---------- Extracted material ----------

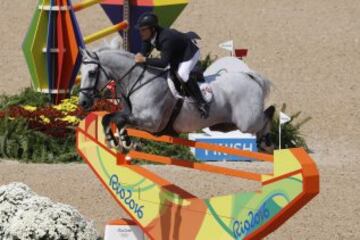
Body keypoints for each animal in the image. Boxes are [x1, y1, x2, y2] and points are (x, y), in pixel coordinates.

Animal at [79, 42, 274, 153]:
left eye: (92, 72)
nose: (83, 102)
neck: (137, 80)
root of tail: (250, 77)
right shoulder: (132, 114)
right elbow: (109, 118)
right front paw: (114, 141)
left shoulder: (152, 121)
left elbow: (119, 120)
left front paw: (125, 141)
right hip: (228, 125)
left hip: (247, 122)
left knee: (266, 117)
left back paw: (266, 142)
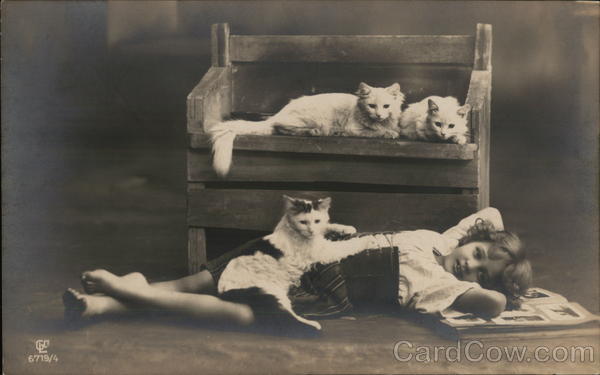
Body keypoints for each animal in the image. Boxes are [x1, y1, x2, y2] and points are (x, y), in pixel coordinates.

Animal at [209, 82, 406, 176]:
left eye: (386, 106)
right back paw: (314, 132)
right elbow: (374, 131)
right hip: (311, 118)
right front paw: (390, 133)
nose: (379, 115)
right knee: (281, 127)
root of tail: (280, 112)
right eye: (372, 106)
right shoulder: (355, 128)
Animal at [216, 195, 376, 330]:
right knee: (284, 317)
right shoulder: (325, 250)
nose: (311, 231)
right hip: (269, 294)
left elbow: (327, 225)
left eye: (316, 221)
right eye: (303, 222)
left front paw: (346, 228)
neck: (292, 230)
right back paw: (312, 325)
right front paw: (370, 240)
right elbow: (350, 245)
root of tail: (222, 291)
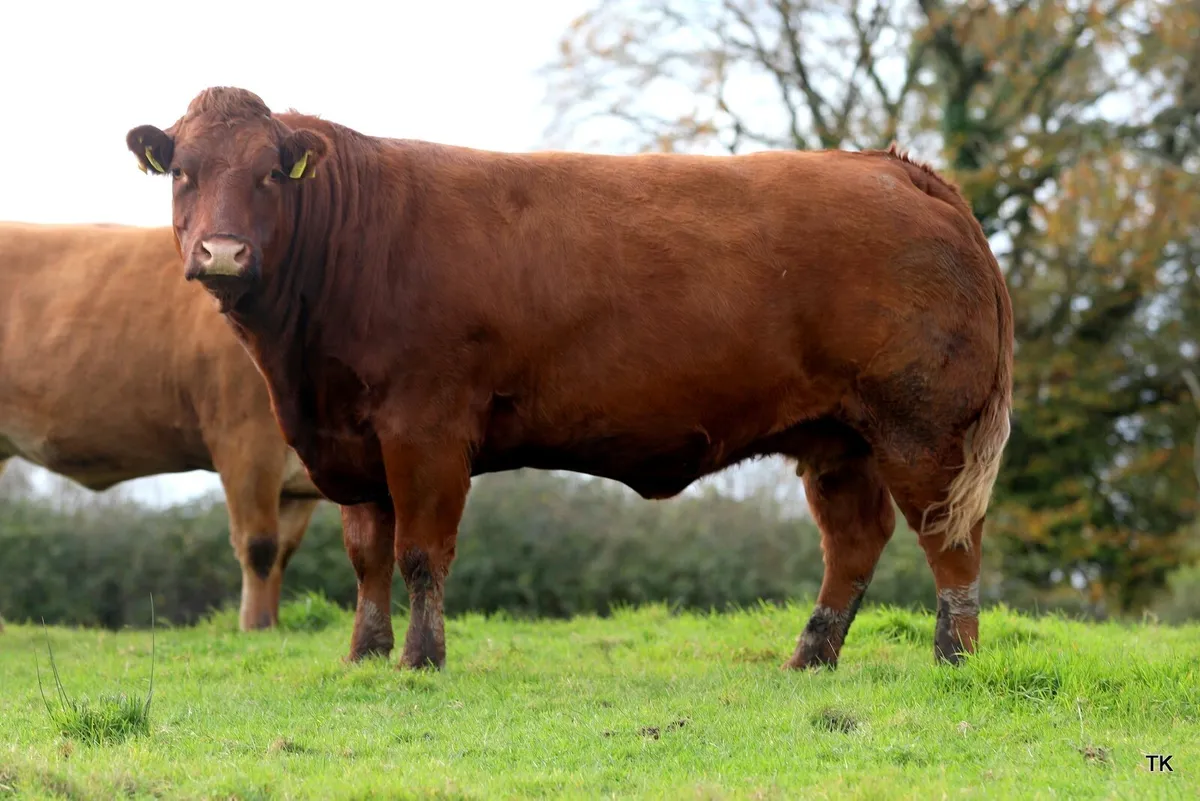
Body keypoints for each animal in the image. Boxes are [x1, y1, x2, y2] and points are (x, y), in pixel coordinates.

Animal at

----------

▶ What you need to do
Copy the lines above exactly, starting at the one with "left hip: (247, 122)" and ending at the one with "right hip: (269, 294)", both included. Leave out any pictures and add nothing else.

▶ Task response
left hip: (247, 122)
left knee: (266, 117)
left back paw: (266, 142)
Body keypoints for each animal in the image. Boxes are [x1, y1, x2, y2] and points are (x, y), in pixel coordinates.

Animal at [209, 82, 406, 176]:
left eye: (386, 106)
right back paw: (314, 132)
right elbow: (374, 131)
right hip: (311, 118)
right front paw: (390, 133)
nose: (379, 115)
right knee: (281, 127)
root of tail: (280, 112)
right eye: (372, 106)
right shoulder: (355, 128)
Animal at [216, 195, 376, 330]:
right knee: (284, 317)
right shoulder: (325, 250)
nose: (311, 231)
right hip: (269, 294)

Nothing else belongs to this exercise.